A faithful, complete transcription of the listing is required.
===
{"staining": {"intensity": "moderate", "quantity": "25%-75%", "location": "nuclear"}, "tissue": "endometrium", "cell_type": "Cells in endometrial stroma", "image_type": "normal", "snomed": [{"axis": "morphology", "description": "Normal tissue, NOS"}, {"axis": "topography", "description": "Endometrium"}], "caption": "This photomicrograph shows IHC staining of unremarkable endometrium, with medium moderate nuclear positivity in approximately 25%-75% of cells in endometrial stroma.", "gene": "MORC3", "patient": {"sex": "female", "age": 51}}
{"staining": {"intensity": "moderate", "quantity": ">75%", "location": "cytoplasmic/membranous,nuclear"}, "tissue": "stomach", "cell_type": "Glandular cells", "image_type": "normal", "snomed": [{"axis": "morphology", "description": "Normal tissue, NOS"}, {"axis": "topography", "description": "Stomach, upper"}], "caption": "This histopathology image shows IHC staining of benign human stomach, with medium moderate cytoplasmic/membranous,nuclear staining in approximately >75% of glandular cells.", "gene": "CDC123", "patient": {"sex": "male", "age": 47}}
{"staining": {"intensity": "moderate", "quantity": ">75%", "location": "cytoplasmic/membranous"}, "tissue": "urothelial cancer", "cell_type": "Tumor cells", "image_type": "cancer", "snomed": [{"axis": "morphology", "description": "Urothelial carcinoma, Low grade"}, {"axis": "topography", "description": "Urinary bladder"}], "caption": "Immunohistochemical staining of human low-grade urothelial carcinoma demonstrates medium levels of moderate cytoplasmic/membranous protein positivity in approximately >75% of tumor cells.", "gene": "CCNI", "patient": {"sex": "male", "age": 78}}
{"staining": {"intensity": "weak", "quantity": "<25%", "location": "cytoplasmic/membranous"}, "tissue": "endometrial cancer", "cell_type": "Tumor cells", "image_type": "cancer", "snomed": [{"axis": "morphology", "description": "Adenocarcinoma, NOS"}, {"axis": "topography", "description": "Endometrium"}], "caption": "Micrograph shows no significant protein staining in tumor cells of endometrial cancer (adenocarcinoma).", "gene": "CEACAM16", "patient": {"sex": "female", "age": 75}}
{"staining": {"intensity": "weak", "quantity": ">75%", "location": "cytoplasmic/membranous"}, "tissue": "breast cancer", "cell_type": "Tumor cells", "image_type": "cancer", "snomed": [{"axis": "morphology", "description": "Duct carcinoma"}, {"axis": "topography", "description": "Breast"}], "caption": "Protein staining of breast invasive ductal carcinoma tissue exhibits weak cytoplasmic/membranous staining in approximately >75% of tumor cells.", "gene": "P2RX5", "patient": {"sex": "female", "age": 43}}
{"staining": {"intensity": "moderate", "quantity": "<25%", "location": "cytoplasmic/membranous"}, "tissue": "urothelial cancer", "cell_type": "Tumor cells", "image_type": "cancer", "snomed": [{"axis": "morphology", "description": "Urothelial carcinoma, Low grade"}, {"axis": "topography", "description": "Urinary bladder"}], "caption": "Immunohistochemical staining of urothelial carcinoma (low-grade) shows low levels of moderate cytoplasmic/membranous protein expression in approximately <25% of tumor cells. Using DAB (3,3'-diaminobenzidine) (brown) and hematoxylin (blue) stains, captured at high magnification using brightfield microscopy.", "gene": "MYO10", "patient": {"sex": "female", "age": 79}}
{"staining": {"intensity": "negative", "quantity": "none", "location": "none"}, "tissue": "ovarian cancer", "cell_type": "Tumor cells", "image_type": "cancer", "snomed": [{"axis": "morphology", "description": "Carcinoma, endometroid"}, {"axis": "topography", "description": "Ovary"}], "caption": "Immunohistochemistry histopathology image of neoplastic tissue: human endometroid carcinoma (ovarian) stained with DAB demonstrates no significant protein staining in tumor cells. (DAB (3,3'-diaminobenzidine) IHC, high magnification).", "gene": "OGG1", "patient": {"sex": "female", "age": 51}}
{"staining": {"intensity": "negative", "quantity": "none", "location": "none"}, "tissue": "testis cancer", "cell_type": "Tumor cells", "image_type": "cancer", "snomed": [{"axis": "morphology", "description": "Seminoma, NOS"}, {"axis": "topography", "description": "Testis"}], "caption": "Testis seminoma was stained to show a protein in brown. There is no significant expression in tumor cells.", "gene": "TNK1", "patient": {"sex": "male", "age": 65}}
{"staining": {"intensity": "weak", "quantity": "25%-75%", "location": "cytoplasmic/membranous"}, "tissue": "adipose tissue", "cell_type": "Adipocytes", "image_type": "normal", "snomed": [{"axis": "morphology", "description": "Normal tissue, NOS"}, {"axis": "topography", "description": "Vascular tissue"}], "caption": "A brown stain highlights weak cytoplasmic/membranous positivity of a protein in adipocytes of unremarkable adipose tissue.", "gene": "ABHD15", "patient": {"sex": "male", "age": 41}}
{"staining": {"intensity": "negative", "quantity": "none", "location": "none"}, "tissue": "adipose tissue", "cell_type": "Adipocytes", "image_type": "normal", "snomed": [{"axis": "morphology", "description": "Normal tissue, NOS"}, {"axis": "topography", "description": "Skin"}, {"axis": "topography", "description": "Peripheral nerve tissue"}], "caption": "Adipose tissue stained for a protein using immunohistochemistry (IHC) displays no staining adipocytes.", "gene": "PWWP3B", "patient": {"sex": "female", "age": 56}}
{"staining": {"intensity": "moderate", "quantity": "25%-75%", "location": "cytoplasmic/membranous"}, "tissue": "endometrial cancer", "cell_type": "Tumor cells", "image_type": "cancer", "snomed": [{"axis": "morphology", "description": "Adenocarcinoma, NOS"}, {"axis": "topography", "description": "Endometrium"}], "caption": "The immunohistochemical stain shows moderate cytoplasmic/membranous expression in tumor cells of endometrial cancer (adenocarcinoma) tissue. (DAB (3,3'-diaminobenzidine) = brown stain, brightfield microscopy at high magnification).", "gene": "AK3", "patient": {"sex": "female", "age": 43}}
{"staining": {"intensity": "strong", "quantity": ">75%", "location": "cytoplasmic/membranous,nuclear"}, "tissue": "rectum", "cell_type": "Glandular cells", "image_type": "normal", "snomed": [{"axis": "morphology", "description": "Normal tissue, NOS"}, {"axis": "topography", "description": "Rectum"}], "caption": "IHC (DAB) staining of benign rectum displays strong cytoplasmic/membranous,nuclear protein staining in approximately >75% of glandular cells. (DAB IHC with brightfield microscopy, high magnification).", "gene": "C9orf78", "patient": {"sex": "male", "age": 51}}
===
■ WRITTEN ANSWER:
{"staining": {"intensity": "moderate", "quantity": "25%-75%", "location": "nuclear"}, "tissue": "endometrium", "cell_type": "Cells in endometrial stroma", "image_type": "normal", "snomed": [{"axis": "morphology", "description": "Normal tissue, NOS"}, {"axis": "topography", "description": "Endometrium"}], "caption": "This photomicrograph shows IHC staining of unremarkable endometrium, with medium moderate nuclear positivity in approximately 25%-75% of cells in endometrial stroma.", "gene": "MORC3", "patient": {"sex": "female", "age": 51}}
{"staining": {"intensity": "moderate", "quantity": ">75%", "location": "cytoplasmic/membranous,nuclear"}, "tissue": "stomach", "cell_type": "Glandular cells", "image_type": "normal", "snomed": [{"axis": "morphology", "description": "Normal tissue, NOS"}, {"axis": "topography", "description": "Stomach, upper"}], "caption": "This histopathology image shows IHC staining of benign human stomach, with medium moderate cytoplasmic/membranous,nuclear staining in approximately >75% of glandular cells.", "gene": "CDC123", "patient": {"sex": "male", "age": 47}}
{"staining": {"intensity": "moderate", "quantity": ">75%", "location": "cytoplasmic/membranous"}, "tissue": "urothelial cancer", "cell_type": "Tumor cells", "image_type": "cancer", "snomed": [{"axis": "morphology", "description": "Urothelial carcinoma, Low grade"}, {"axis": "topography", "description": "Urinary bladder"}], "caption": "Immunohistochemical staining of human low-grade urothelial carcinoma demonstrates medium levels of moderate cytoplasmic/membranous protein positivity in approximately >75% of tumor cells.", "gene": "CCNI", "patient": {"sex": "male", "age": 78}}
{"staining": {"intensity": "weak", "quantity": "<25%", "location": "cytoplasmic/membranous"}, "tissue": "endometrial cancer", "cell_type": "Tumor cells", "image_type": "cancer", "snomed": [{"axis": "morphology", "description": "Adenocarcinoma, NOS"}, {"axis": "topography", "description": "Endometrium"}], "caption": "Micrograph shows no significant protein staining in tumor cells of endometrial cancer (adenocarcinoma).", "gene": "CEACAM16", "patient": {"sex": "female", "age": 75}}
{"staining": {"intensity": "weak", "quantity": ">75%", "location": "cytoplasmic/membranous"}, "tissue": "breast cancer", "cell_type": "Tumor cells", "image_type": "cancer", "snomed": [{"axis": "morphology", "description": "Duct carcinoma"}, {"axis": "topography", "description": "Breast"}], "caption": "Protein staining of breast invasive ductal carcinoma tissue exhibits weak cytoplasmic/membranous staining in approximately >75% of tumor cells.", "gene": "P2RX5", "patient": {"sex": "female", "age": 43}}
{"staining": {"intensity": "moderate", "quantity": "<25%", "location": "cytoplasmic/membranous"}, "tissue": "urothelial cancer", "cell_type": "Tumor cells", "image_type": "cancer", "snomed": [{"axis": "morphology", "description": "Urothelial carcinoma, Low grade"}, {"axis": "topography", "description": "Urinary bladder"}], "caption": "Immunohistochemical staining of urothelial carcinoma (low-grade) shows low levels of moderate cytoplasmic/membranous protein expression in approximately <25% of tumor cells. Using DAB (3,3'-diaminobenzidine) (brown) and hematoxylin (blue) stains, captured at high magnification using brightfield microscopy.", "gene": "MYO10", "patient": {"sex": "female", "age": 79}}
{"staining": {"intensity": "negative", "quantity": "none", "location": "none"}, "tissue": "ovarian cancer", "cell_type": "Tumor cells", "image_type": "cancer", "snomed": [{"axis": "morphology", "description": "Carcinoma, endometroid"}, {"axis": "topography", "description": "Ovary"}], "caption": "Immunohistochemistry histopathology image of neoplastic tissue: human endometroid carcinoma (ovarian) stained with DAB demonstrates no significant protein staining in tumor cells. (DAB (3,3'-diaminobenzidine) IHC, high magnification).", "gene": "OGG1", "patient": {"sex": "female", "age": 51}}
{"staining": {"intensity": "negative", "quantity": "none", "location": "none"}, "tissue": "testis cancer", "cell_type": "Tumor cells", "image_type": "cancer", "snomed": [{"axis": "morphology", "description": "Seminoma, NOS"}, {"axis": "topography", "description": "Testis"}], "caption": "Testis seminoma was stained to show a protein in brown. There is no significant expression in tumor cells.", "gene": "TNK1", "patient": {"sex": "male", "age": 65}}
{"staining": {"intensity": "weak", "quantity": "25%-75%", "location": "cytoplasmic/membranous"}, "tissue": "adipose tissue", "cell_type": "Adipocytes", "image_type": "normal", "snomed": [{"axis": "morphology", "description": "Normal tissue, NOS"}, {"axis": "topography", "description": "Vascular tissue"}], "caption": "A brown stain highlights weak cytoplasmic/membranous positivity of a protein in adipocytes of unremarkable adipose tissue.", "gene": "ABHD15", "patient": {"sex": "male", "age": 41}}
{"staining": {"intensity": "negative", "quantity": "none", "location": "none"}, "tissue": "adipose tissue", "cell_type": "Adipocytes", "image_type": "normal", "snomed": [{"axis": "morphology", "description": "Normal tissue, NOS"}, {"axis": "topography", "description": "Skin"}, {"axis": "topography", "description": "Peripheral nerve tissue"}], "caption": "Adipose tissue stained for a protein using immunohistochemistry (IHC) displays no staining adipocytes.", "gene": "PWWP3B", "patient": {"sex": "female", "age": 56}}
{"staining": {"intensity": "moderate", "quantity": "25%-75%", "location": "cytoplasmic/membranous"}, "tissue": "endometrial cancer", "cell_type": "Tumor cells", "image_type": "cancer", "snomed": [{"axis": "morphology", "description": "Adenocarcinoma, NOS"}, {"axis": "topography", "description": "Endometrium"}], "caption": "The immunohistochemical stain shows moderate cytoplasmic/membranous expression in tumor cells of endometrial cancer (adenocarcinoma) tissue. (DAB (3,3'-diaminobenzidine) = brown stain, brightfield microscopy at high magnification).", "gene": "AK3", "patient": {"sex": "female", "age": 43}}
{"staining": {"intensity": "strong", "quantity": ">75%", "location": "cytoplasmic/membranous,nuclear"}, "tissue": "rectum", "cell_type": "Glandular cells", "image_type": "normal", "snomed": [{"axis": "morphology", "description": "Normal tissue, NOS"}, {"axis": "topography", "description": "Rectum"}], "caption": "IHC (DAB) staining of benign rectum displays strong cytoplasmic/membranous,nuclear protein staining in approximately >75% of glandular cells. (DAB IHC with brightfield microscopy, high magnification).", "gene": "C9orf78", "patient": {"sex": "male", "age": 51}}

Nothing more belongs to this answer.